Question

What is the kinetic energy of 1 g ${O_2}$ at $47^\circ C$?
A. $1.24 \times {10^2}J$
B. $2.24 \times {10^2}J$
C. $1.24 \times {10^3}J$
D. $3.24 \times {10^2}J$

Answer 1

Hint:From the kinetic molecular theory of gases, the kinetic energy for n moles is given by $K.E = \dfrac{3}{2}nRT$. According to kinetic molecular theory of gas particles the average kinetic energy of the gas particles is proportional to the absolute temperature of the gas.

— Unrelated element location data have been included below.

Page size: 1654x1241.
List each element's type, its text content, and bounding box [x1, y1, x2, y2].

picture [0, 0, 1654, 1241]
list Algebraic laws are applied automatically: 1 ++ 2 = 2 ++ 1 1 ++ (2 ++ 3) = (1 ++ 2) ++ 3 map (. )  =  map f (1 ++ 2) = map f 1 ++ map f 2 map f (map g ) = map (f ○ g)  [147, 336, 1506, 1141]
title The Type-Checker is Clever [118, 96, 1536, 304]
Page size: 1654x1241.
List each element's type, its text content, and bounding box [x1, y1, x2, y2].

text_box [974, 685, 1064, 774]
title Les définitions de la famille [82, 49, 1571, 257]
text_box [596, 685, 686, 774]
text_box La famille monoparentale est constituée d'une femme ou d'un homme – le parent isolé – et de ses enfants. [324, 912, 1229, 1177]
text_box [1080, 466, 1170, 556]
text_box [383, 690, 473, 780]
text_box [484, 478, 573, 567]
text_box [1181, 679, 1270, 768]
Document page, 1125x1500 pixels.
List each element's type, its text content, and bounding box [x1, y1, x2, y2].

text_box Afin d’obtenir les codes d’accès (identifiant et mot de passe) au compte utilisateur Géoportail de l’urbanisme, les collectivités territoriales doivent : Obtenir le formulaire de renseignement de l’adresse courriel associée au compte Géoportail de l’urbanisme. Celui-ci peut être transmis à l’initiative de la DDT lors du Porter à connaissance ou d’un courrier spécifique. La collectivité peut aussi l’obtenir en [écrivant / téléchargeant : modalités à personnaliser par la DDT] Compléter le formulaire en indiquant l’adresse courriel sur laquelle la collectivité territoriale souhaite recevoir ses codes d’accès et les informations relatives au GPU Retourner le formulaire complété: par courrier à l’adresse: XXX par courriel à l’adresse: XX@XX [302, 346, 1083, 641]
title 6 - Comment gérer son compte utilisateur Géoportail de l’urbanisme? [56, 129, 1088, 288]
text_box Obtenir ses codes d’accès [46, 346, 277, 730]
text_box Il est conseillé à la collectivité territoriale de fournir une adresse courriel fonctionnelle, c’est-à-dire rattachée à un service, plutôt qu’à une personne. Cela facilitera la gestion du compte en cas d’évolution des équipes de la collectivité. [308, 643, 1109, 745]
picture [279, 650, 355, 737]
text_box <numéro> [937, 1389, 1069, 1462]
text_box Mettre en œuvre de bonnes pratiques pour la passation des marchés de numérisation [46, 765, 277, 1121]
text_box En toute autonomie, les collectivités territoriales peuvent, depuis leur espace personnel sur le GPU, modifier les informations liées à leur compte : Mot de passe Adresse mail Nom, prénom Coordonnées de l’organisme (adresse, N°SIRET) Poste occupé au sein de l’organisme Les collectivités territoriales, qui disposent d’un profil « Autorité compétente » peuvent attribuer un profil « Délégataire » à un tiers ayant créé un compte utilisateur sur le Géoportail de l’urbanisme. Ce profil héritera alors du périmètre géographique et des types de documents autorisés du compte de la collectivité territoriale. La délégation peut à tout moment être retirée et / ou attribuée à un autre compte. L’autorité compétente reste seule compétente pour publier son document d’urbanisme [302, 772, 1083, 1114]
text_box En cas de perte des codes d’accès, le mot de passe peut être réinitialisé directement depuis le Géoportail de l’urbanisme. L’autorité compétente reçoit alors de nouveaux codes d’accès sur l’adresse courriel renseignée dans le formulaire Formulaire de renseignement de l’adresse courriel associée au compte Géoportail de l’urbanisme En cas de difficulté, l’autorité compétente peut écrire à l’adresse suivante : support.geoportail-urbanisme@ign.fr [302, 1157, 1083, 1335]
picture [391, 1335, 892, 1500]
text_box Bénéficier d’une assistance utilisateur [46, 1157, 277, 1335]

Complete step by step answer:
The mass of ${O_2}$ is 1g.
The temperature is $47^\circ C$
The temperature in degree Celsius is converted to kelvin scale.
$ \Rightarrow T = 47 + 273$
$ \Rightarrow T = 230K$
The formula to calculate the number of moles is shown below.
$n = \dfrac{m}{M}$
Where,
n is the number of moles
m is the mass
M is the molar mass
The molar mass of oxygen ${O_2}$ is 32 g/mol.
To calculate the moles of oxygen, substitute the values in the above equation.
$ \Rightarrow n = \dfrac{1}{{32}}$
According to the kinetic molecular theory of gases, the kinetic energy of n number of moles is given by the equation as shown below.
$K.E = \dfrac{3}{2}nRT$
Where,
K.E is the kinetic energy of n moles.
n is the number of moles.
R is the universal gas constant.
T is the temperature.
The value of universal gas constant (R) is 8.314 J ${K^{ - 1}}$
To calculate the kinetic energy substitute the given values in the equation.
$ \Rightarrow K.E = \dfrac{3}{2}\left( {\dfrac{1}{{32}}} \right)(8.314J{K^{ - 1}}mo{l^{ - 1}})(320K)$
$ \Rightarrow K.E = 124.71J$
$ \Rightarrow K.E = 1.24 \times {10^2}J$
Thus, the kinetic energy of 1 g ${O_2}$ at $47^\circ C$is $1.24 \times {10^2}J$.
Therefore, the correct option is A.

Note:
The kinetic molecular theory of gases is applied only when the gases particles have no definite volume but have defined mass. There is no intermolecular attraction or repulsion between gas particles. The average kinetic energy is similar for all gases at the given temperature.